Neither militarization nor legalization can end poaching
This year there has been a steady stream of self-congratulatory announcements of successes from the bloody "war on poaching" undertaken by security services led by merciful mercenaries, drone fleets etc. But conservation should not be inhumane or trample on human rights. Nor should it be used as a geopolitical pretext to put troops on the ground where there are not enough drugs or religious fanatics. As long as there is demand for ivory and rhino horn and as long as possession of such is legal there is no chance of stopping this trade. Some therefore propose to focus on demand. Tackling demand can involve education and peer pressure but it is very likely that the affluent and powerful buyers of such "works of art" are not so sensitive. Perhaps a global campaign to pressure key and powerful governments to make holding ivory (all ivory, not just "illegal") and rhino horn pieces illegal? Even including artefacts in museums, that glorify and thus perpetuate this abominable "art"? Perhaps! Even though governments (in effect the military-industrial complexes behind them) cannot agree even on small steps to combat climate change.
We should also realise that elephants and rhinos are not the only victims. The poachers are victims themselves, ultimate victims of a globalised capitalist race for resources, enclosures of the commons and land grabs, a race which after the end of the Cold War is de-ideologised and increasingly reminiscent of 19th century imperialism, a race which devastates and enslaves communities and countries in every direct and indirect way (think of corporate social responsibility) taking away jobs, sustainability, independence and the future itself. Neither militarization nor legalization can end poaching, they are tools of the same system, we need another system!
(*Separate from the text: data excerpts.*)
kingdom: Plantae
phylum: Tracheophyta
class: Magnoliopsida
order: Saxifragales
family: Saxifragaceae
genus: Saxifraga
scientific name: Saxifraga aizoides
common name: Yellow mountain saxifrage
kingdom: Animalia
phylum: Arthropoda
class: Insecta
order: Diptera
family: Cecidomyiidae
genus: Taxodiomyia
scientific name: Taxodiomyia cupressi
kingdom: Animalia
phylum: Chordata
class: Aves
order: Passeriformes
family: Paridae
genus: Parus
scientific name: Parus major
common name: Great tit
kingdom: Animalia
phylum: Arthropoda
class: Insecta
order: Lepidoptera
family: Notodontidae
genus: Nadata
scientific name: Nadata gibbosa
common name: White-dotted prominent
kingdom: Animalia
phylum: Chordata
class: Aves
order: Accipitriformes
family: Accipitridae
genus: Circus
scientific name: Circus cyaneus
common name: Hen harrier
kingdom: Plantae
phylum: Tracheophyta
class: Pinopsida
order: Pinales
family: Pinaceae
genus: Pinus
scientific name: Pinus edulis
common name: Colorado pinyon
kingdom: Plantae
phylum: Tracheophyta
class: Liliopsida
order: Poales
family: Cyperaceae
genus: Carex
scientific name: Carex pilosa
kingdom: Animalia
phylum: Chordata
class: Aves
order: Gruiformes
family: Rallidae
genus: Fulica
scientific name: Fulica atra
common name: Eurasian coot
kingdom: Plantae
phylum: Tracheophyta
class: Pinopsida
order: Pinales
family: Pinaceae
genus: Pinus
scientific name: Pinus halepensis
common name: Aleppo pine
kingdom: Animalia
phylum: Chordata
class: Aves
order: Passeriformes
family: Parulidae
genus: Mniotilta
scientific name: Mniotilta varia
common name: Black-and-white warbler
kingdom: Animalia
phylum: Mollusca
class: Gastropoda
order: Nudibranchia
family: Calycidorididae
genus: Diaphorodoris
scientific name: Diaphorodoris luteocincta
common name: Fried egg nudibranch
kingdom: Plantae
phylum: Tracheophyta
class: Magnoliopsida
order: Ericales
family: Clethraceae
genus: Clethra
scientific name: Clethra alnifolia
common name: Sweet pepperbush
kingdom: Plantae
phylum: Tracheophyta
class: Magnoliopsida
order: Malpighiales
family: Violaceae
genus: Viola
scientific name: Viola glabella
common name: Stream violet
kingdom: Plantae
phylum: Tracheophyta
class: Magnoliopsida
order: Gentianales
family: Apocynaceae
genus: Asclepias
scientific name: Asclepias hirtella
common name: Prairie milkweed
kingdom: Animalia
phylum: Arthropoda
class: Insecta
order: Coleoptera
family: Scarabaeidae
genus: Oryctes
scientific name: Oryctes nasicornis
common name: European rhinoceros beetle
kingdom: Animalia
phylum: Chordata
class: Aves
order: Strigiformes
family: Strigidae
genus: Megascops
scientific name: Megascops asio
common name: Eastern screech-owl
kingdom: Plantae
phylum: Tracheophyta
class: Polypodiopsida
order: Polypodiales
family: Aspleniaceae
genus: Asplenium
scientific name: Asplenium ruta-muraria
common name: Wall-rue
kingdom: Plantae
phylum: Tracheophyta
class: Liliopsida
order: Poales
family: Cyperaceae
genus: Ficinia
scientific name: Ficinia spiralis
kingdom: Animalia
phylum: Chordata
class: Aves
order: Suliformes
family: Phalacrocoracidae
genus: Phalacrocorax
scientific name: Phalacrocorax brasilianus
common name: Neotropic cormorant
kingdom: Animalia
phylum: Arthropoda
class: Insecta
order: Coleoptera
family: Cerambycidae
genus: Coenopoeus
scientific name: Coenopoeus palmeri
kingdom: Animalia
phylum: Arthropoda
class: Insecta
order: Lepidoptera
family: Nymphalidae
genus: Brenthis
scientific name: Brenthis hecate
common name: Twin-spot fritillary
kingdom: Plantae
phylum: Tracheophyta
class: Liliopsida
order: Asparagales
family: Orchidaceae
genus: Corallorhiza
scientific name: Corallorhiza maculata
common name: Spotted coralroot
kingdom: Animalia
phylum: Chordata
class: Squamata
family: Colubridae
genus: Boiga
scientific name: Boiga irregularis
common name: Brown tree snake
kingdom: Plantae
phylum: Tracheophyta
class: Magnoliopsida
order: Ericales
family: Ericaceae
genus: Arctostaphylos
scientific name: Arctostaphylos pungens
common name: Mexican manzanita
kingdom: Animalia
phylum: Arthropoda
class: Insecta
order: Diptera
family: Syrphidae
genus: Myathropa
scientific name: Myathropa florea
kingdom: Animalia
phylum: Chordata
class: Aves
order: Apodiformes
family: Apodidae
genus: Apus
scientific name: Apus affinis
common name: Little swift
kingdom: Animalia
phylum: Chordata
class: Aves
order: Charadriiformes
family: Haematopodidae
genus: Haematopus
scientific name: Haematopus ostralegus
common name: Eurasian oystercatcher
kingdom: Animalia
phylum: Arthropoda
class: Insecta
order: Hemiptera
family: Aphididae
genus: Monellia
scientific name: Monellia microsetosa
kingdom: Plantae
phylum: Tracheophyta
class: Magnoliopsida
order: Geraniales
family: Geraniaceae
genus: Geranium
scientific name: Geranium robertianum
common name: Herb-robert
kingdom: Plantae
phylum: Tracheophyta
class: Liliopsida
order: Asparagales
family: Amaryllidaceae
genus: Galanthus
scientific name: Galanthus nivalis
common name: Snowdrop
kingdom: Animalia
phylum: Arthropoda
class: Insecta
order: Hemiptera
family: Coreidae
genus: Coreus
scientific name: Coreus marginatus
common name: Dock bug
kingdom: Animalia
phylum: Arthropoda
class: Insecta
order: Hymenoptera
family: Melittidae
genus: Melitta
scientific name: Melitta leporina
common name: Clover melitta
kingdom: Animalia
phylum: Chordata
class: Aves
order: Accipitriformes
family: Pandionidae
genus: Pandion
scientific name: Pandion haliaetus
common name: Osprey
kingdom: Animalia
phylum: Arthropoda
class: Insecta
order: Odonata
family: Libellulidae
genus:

Some argue that nature tourism can do the trick as long as it can provide a legitimate life-style and a living wage to those who would otherwise become poachers. But the truth is that tourism, in its current global model, cannot compete with illicit wage levels, not even with wage levels in extractive industries such as mining or palm oil plantations. It will require a deeper, systemic change for tourism, another tourism, to start providing some of the answers that genuine conservation (i.e. not of the mercenary variety) and social justice are asking. Finding the ways to effect and coordinate this system change in conservation, tourism and governance at large will determine if the 21st century is not a farcical repetition of the 20th.